= Vayu Naidu =

Vayu Naidu (born 1957) is a British Indian storyteller, performer and writer. The author of Sita's Ascent and Under the Banyam, she is credited with coining the term 'performance storytelling'.

==Life==
At the age of 27 Naidu was in an accident which left her without speech. She recovered her speech, which she needed for theatre, through storytelling.

In 1994 she received a PhD in oral tradition as performance from the University of Leeds.

In her 1996-7 production Kathasuniascea, she used music and movement to retell traditional stories from India, Nigeria and Ireland. Parting Company (1997) was a collaboration with composer Judith Weir, a celebration of Indian and European mythologies marking fifty years since Indian independence. Future' Perfect (2000) was another collaboration with Weir for the Birmingham Contemporary Music Group.

Naidu moved to Canterbury in 2000. She was awarded an AHRB fellowship from the University of Kent for a project entitled The Presence of Absences: Exploring Technique and Manifestation in the Contemporary Performance Storyteller.

Her novel Sita's Ascent is a retelling of the epic Ramayana.
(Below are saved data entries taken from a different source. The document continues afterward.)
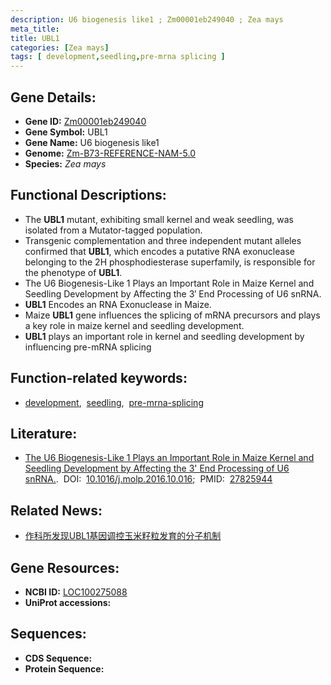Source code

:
 ```yaml
---
description: U6 biogenesis like1 ; Zm00001eb249040 ; Zea mays
meta_title:
title: UBL1
categories: [Zea mays]
tags: [ development,seedling,pre-mrna splicing ]
---
```


## Gene Details:
- **Gene ID:**	[Zm00001eb249040](https://www.maizegdb.org/gene_center/gene/Zm00001eb249040)
- **Gene Symbol:** UBL1
- **Gene Name:** U6 biogenesis like1
- **Genome:** [Zm-B73-REFERENCE-NAM-5.0](https://www.maizegdb.org/genome/assembly/Zm-B73-REFERENCE-NAM-5.0)
- **Species:** *Zea mays*

## Functional Descriptions:
   - The **UBL1** mutant, exhibiting small kernel and weak seedling, was isolated from a Mutator-tagged population.
   - Transgenic complementation and three independent mutant alleles confirmed that **UBL1**, which encodes a putative RNA exonuclease belonging to the 2H phosphodiesterase superfamily, is responsible for the phenotype of **UBL1**.
   - The U6 Biogenesis-Like 1 Plays an Important Role in Maize Kernel and Seedling Development by Affecting the 3′ End Processing of U6 snRNA.
   - **UBL1** Encodes an RNA Exonuclease in Maize.
   - Maize **UBL1** gene influences the splicing of mRNA precursors and plays a key role in maize kernel and seedling development.
   - **UBL1** plays an important role in kernel and seedling development by influencing pre-mRNA splicing

## Function-related keywords:
- [development](/tags/development/),&nbsp;&nbsp;[seedling](/tags/seedling/),&nbsp;&nbsp;[pre-mrna-splicing](/tags/pre-mrna-splicing/)

## Literature:
   - [The U6 Biogenesis-Like 1 Plays an Important Role in Maize Kernel and Seedling Development by Affecting the 3&#x27; End Processing of U6 snRNA.]( https://www.cell.com/molecular-plant/fulltext/S1674-2052(16)30263-5?_returnURL=https%3A%2F%2Flinkinghub.elsevier.com%2Fretrieve%2Fpii%2FS1674205216302635%3Fshowall%3Dtrue).&nbsp;&nbsp;DOI:&nbsp;&nbsp;[10.1016/j.molp.2016.10.016](https://www.cell.com/molecular-plant/fulltext/S1674-2052(16)30263-5?_returnURL=https%3A%2F%2Flinkinghub.elsevier.com%2Fretrieve%2Fpii%2FS1674205216302635%3Fshowall%3Dtrue);&nbsp;&nbsp;PMID:&nbsp;&nbsp;[27825944](https://pubmed.ncbi.nlm.nih.gov/27825944/)

## Related News:
   - [作科所发现UBL1基因调控玉米籽粒发育的分子机制](https://mp.weixin.qq.com/s?__biz=MzIyOTY2NDYyNQ==&mid=2247483680&idx=1&sn=efe0e501bf87d7e0d1ebc03c54c09777&chksm=e8be733edfc9fa281cd0119ab7900b3eb7537ae4faaf66cacce9085402066964f166e754c0a1&scene=27#wechat_redirect)

## Gene Resources:
- **NCBI ID:** [LOC100275088](https://www.ncbi.nlm.nih.gov/gene/?term=LOC100275088)
- **UniProt accessions:** [](https://www.uniprot.org/uniprotkb//entry)



## Sequences:
- **CDS Sequence:**
- **Protein Sequence:**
In 2019 Naidu accepted an International Excellence award at London Book Fair on behalf of children's books company Tulika Publishers. She has published several collections of stories for children, which have also been used in the Channel 4 animation Biswas. She has also narrated several audiobooks by Kishwar Desai.

==Works==

===Books===
- The empty vessel: storytelling and the healing arc of narrative. London: Jessica Kingsley publishers.
- Stories from India. Hove: Wayland, 2000. Illustrated by Rebecca Gryspeerdt.
- Traditional Stories from India, 2006. London: Hodder Wayland, 2006. Illustrated by Rebecca Gryspeerdt.
- Sita's ascent. New Delhi; New York: Penguin Books.
- The sari of Surya Vilas South Melbourne, Victoria: Affirm Press, 2017.

===Audiobooks===
- (narrator) Witness the Night by Kishwar Desai. 2010.
- (narrator) The sea of innocence by Kishwar Desai. 2014
- (narrator, with Penelope Rawlins, Sam Dastor and Lyndam Gregory) Origins of love by Kishwar Desai. 2014.